組合 列車を安全に運転するためには、教育が十分でなければならないが、今回のダイ改では曲線の制限速度等について完全な教育ができたとは考えておらず、会社的に言えば「
完全な商品」 とは到底言えないものである。
速度向上区間は、運転時分短縮等の効果
組合 速度向上区間について、どのような根拠で設定されているのか。
会社 規程では「 注意信号等に対する運転速度の向上線区」
と規定しているが、通常、停止信号までに止まれる速度として注意信号は45q以下と規定されているが、新形式車両等の高性能車両が導入され、制動性能等が向上したことにより、注意信号を55qとした場合でも停止信号までに停止できることから、線区を指定して速度の向上を図っているものである。速度を引き上げることにより、高速域でのブレーキ扱いに余裕が生じ、乗り心地も向上と滑走の防止、運転時分の短縮等メリットがあると考えている。
組合 会社が挙げた理由は、結局利益を優先することしかない。

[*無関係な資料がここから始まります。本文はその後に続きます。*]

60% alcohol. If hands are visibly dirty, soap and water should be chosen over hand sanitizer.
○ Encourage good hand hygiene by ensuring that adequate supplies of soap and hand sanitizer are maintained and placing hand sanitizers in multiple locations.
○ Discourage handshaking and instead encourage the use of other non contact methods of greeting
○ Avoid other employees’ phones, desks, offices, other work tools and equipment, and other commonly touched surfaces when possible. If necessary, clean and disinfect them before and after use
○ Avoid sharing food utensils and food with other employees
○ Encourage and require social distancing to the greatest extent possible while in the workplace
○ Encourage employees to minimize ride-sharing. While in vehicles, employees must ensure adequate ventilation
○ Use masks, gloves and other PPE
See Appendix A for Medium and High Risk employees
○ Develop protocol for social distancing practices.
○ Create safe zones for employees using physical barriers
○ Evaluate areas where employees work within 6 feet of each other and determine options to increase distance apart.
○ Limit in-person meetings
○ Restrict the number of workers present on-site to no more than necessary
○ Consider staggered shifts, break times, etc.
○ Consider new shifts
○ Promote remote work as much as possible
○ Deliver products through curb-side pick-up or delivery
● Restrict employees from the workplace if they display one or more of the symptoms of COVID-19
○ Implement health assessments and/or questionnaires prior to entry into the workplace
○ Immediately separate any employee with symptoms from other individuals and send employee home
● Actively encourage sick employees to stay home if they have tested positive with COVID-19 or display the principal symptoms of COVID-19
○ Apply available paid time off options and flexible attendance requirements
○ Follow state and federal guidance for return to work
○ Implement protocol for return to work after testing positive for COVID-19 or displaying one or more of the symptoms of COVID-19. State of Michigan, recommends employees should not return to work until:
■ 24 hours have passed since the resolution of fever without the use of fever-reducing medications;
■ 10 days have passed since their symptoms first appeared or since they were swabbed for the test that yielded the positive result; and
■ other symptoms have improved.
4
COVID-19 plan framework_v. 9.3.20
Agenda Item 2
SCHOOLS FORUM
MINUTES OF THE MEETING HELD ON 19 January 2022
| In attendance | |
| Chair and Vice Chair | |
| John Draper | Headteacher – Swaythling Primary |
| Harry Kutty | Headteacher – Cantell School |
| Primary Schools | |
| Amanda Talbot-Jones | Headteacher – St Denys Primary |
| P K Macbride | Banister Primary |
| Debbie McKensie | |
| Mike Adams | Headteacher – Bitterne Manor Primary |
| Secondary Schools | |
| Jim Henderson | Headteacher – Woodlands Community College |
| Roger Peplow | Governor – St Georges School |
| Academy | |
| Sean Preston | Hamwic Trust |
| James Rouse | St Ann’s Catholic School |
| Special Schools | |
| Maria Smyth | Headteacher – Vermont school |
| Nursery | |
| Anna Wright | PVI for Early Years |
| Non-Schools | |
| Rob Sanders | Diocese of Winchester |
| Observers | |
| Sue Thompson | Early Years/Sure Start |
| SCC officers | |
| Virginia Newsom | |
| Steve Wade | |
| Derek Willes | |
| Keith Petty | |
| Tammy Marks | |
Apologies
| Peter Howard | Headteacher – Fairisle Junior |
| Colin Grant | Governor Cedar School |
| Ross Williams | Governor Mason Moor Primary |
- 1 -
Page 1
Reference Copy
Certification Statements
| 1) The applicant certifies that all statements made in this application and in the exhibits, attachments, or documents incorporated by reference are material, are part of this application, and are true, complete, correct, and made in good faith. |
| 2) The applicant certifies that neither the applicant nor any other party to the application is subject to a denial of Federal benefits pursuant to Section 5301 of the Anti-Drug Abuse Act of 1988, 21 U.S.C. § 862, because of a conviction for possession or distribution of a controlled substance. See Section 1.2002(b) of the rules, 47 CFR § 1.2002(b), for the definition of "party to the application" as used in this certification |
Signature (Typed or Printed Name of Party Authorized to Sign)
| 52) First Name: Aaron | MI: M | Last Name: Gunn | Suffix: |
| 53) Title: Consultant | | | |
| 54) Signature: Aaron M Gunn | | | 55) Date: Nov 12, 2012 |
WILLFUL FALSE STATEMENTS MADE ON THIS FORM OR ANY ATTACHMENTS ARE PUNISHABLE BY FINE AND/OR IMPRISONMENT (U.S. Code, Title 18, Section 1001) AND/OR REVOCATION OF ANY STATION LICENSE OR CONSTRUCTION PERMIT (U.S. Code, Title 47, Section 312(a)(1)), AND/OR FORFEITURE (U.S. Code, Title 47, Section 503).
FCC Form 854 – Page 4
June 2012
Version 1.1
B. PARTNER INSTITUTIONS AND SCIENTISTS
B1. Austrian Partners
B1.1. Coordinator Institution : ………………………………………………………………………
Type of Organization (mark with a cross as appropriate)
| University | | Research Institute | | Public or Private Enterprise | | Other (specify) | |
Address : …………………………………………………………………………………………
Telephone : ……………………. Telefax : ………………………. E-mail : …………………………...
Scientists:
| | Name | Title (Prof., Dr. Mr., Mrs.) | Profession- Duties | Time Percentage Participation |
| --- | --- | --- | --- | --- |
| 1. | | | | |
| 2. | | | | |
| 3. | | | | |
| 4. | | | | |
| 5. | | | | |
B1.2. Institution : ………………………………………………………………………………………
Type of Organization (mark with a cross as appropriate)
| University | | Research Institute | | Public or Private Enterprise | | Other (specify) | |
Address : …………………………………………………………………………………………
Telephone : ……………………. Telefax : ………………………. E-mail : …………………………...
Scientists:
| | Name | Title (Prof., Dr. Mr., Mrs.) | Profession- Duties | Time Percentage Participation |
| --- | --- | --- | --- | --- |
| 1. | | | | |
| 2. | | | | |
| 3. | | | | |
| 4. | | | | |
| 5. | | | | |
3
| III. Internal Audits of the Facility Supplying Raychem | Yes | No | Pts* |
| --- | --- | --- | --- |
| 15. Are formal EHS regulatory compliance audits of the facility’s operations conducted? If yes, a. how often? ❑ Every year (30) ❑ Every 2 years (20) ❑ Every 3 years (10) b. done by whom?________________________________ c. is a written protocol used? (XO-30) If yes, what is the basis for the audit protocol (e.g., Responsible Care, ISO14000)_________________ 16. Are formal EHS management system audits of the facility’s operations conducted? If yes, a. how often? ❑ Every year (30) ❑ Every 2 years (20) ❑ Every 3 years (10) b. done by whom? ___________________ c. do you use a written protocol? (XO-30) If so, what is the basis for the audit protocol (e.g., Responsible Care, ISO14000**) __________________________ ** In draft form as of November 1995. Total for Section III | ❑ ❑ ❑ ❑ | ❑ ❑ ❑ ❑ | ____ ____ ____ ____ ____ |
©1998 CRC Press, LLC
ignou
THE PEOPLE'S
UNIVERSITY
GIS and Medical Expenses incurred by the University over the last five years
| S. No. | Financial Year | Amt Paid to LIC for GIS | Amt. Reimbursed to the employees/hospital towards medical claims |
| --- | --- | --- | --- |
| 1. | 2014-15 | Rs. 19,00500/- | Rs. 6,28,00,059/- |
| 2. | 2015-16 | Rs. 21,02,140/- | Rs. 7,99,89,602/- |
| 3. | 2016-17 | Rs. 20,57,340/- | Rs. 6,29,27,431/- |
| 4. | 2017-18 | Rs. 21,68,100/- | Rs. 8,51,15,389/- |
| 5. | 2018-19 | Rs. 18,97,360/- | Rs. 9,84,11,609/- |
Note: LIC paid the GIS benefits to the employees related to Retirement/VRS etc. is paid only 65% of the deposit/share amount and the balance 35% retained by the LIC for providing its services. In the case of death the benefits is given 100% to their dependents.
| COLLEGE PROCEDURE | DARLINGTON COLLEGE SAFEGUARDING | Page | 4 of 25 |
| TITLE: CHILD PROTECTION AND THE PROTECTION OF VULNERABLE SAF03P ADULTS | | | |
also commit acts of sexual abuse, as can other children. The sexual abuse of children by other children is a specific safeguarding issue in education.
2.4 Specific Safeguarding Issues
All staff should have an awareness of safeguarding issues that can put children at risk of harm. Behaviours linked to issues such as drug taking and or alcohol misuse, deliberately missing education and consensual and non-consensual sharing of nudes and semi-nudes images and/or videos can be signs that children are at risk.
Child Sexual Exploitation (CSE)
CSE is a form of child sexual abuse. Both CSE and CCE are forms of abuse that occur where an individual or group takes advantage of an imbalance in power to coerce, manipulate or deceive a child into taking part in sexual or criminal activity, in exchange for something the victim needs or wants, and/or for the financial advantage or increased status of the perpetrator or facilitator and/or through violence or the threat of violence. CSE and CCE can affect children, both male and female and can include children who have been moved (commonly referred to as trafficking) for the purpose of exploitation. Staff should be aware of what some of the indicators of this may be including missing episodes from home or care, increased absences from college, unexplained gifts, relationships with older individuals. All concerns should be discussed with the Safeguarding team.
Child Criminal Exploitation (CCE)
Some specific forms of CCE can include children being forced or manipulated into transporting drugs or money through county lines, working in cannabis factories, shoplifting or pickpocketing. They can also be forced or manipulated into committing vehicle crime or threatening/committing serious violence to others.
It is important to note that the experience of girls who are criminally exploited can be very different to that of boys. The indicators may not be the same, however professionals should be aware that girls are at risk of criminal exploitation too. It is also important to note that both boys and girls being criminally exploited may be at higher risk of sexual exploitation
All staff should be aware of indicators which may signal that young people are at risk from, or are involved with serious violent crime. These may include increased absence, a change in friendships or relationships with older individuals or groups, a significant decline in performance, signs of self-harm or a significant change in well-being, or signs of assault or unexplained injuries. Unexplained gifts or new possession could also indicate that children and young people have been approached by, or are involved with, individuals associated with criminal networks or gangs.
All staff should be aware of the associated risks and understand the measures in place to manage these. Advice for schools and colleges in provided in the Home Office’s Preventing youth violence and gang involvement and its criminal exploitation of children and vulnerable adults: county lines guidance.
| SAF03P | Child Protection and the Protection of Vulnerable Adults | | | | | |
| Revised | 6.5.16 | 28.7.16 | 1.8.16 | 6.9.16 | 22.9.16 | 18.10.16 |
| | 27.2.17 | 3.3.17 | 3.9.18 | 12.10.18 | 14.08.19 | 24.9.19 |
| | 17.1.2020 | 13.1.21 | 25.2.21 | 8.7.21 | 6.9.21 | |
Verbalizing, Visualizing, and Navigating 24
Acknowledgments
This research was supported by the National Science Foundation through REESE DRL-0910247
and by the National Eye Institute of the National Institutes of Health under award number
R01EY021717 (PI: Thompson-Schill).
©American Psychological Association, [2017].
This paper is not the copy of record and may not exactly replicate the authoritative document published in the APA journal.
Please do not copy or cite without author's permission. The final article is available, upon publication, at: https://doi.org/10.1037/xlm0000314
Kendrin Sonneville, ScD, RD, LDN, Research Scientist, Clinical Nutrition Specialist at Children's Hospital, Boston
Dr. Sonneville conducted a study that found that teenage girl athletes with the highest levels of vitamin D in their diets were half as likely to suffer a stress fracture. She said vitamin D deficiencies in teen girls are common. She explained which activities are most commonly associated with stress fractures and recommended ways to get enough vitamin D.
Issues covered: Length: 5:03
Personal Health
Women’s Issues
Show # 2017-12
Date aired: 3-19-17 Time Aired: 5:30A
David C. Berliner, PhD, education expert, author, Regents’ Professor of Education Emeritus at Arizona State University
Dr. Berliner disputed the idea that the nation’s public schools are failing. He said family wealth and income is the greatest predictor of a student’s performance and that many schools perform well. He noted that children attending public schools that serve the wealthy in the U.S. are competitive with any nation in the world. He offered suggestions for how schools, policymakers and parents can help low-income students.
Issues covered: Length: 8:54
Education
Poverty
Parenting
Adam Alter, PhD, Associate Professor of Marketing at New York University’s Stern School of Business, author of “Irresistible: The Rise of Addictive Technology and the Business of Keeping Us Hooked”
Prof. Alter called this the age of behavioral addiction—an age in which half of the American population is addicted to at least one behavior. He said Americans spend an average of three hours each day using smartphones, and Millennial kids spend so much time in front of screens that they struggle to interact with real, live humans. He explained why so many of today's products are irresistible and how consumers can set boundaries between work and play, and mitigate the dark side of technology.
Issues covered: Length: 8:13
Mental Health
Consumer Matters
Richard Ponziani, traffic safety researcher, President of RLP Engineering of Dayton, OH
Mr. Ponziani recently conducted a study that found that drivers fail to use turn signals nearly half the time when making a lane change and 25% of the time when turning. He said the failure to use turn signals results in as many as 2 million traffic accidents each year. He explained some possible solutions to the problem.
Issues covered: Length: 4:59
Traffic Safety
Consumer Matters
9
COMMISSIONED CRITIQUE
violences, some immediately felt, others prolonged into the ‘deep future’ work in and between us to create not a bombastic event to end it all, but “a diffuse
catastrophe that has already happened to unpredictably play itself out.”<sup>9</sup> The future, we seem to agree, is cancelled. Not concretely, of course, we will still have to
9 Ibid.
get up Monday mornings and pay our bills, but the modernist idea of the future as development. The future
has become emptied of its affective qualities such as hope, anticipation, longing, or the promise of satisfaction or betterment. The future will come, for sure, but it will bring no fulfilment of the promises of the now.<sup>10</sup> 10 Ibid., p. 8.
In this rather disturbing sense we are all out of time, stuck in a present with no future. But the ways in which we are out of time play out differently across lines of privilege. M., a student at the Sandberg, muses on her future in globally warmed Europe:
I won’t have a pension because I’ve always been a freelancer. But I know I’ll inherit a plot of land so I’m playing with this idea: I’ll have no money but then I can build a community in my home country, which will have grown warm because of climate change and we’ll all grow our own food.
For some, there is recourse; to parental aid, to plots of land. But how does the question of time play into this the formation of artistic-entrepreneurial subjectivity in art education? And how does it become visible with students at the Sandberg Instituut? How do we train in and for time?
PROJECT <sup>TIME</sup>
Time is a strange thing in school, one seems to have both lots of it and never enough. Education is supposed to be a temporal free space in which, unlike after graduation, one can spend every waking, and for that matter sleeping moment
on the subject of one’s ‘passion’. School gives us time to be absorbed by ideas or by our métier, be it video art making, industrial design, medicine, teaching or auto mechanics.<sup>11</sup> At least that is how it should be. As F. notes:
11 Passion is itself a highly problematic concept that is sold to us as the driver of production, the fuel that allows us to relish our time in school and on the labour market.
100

先ほどの常磐線での特別快速130q運転もそうだし、千葉でも120qの向上区間内に45qポイントがあるなど、極めて危険箇所が存在している。乗客とすれば、130q運転や速度向上よりも、安全で確実に到着することを望んでいる。
会社 会社としては、速度向上区間の廃止及び130q運転について中止する考えはない。